Life Science Jobs: Fortrea is Hiring a Regulatory Operations Expert | Apply Now
Searching for high-impact life science jobs in India? Fortrea is hiring a Regulatory Operations Expert in Mumbai an exciting opportunity for professionals who want to grow a long-term Fortrea career while contributing to major global submissions. If you’re skilled in regulatory processes and passionate about impactful biological science jobs, this role places you at the center of global health authority documentation and regulatory strategy.
Job Details:
- Job Title: Regulatory Operations Expert
- Locations: Mumbai
- Time Type: Full time
- Job Requisition ID: 255415
About the Company
Fortrea is a leading global Clinical Research Organization (CRO) delivering innovative solutions across clinical development, regulatory operations, and scientific consulting. Known for its strong global footprint and deep scientific expertise, Fortrea supports top pharmaceutical, biotechnology, and life-science companies in bringing safer, high-quality products to market.
For professionals seeking life science jobs or growth-focused biological science jobs, Fortrea offers an environment that blends scientific excellence with global exposure. The company provides end-to-end support across regulatory submissions, quality systems, and compliance—making it an ideal place to build a long-term and impactful Fortrea career. With a culture rooted in innovation, collaboration, and patient-centric outcomes, Fortrea continues to shape the future of global healthcare and regulatory operations.
Key Responsibilities
Regulatory Operations
- Manage regulatory affairs and project oversight for clients.
- Handle resource allocation, performance evaluations, and team management.
- Oversee regulatory document creation, revision, approval, and compilation.
Quality Assurance Responsibilities (JnJ Contractor Role)
- Report to the QA Laboratory group (CSQ, Product Quality Management).
- Review/approve method validation reports, protocols, qualification documents.
- Manage CAPA, Change Controls, and Quality Issue handling.
- Support quality culture improvements and KPI monitoring.
- Participate in CAPA boards, Quality Improvement meetings, and CONNECT sessions.
Educational Requirements
- Bachelor’s or Master’s degree in biological sciences, or equivalent experience.
- 3–5 years’ pharmaceutical industry experience.
Skills Required
- Experience in laboratory operations: method development, validation, stability testing, microbiology, instrument qualification, etc.
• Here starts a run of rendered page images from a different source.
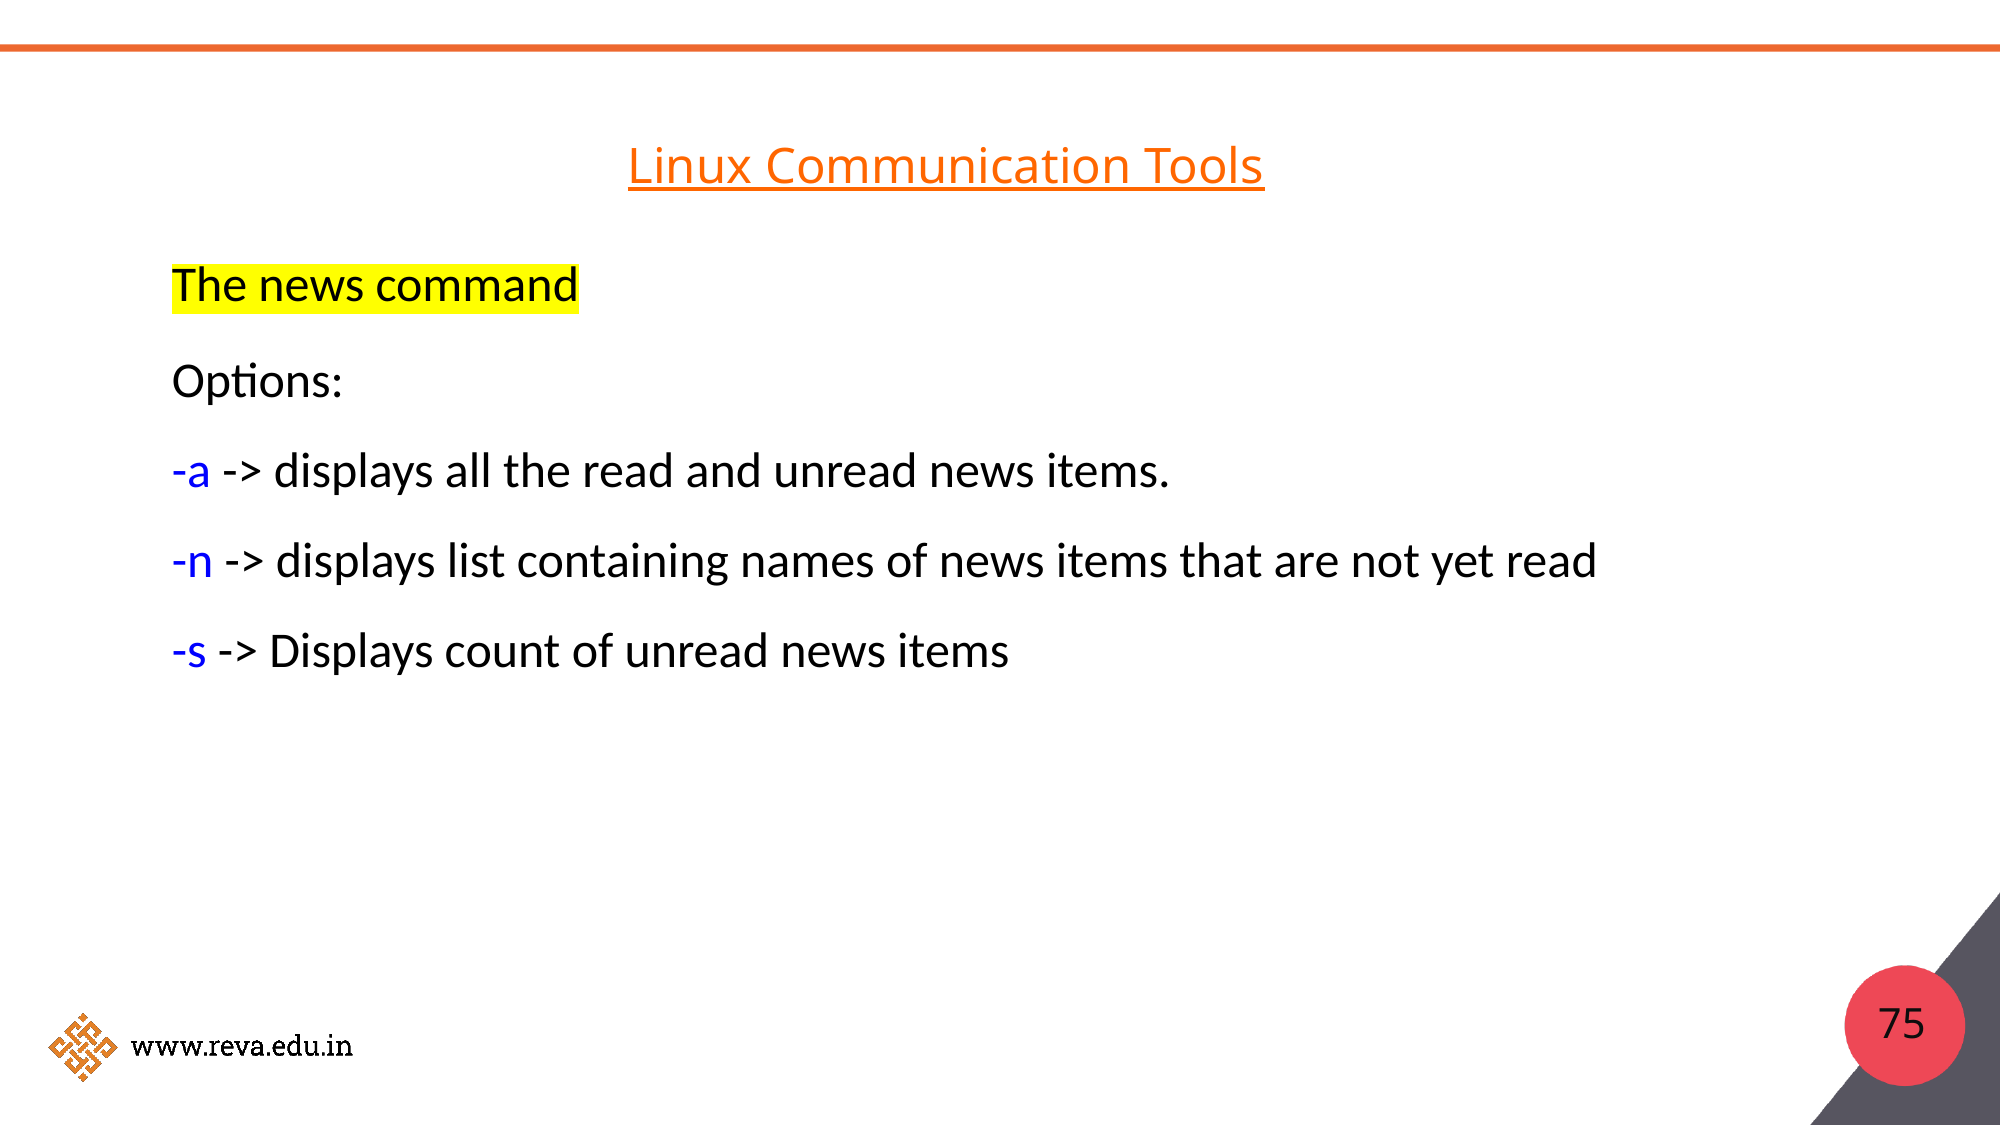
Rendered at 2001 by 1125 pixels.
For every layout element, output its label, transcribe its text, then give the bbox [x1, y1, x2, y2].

text_box The news command [157, 213, 1821, 310]
text_box 75 [1850, 989, 1954, 1061]
text_box Options: -a -> displays all the read and unread news items. -n -> displays list containing names of news items that are not yet read -s -> Displays count of unread news items [157, 310, 1881, 776]
title Linux Communication Tools [612, 106, 1341, 213]
picture [31, 1003, 366, 1092]
picture [1801, 882, 2000, 1125]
- Strong understanding of cGMP & ICH guidelines.
- Excellent communication skills (English).
- Ability to work in global, cross-cultural environments.
- Strong negotiation and influencing skills.
- Agile mindset and ability to adapt to change.
- Diversity & inclusion mindset.
This role is a strong match for professionals seeking progressive life science jobs or advanced biological science jobs in global regulatory operations. Joining Fortrea allows you to build a future-focused Fortrea career while contributing to global healthcare compliance and quality excellence. If you’re ready to step into a high-impact regulatory role, this opportunity is for you.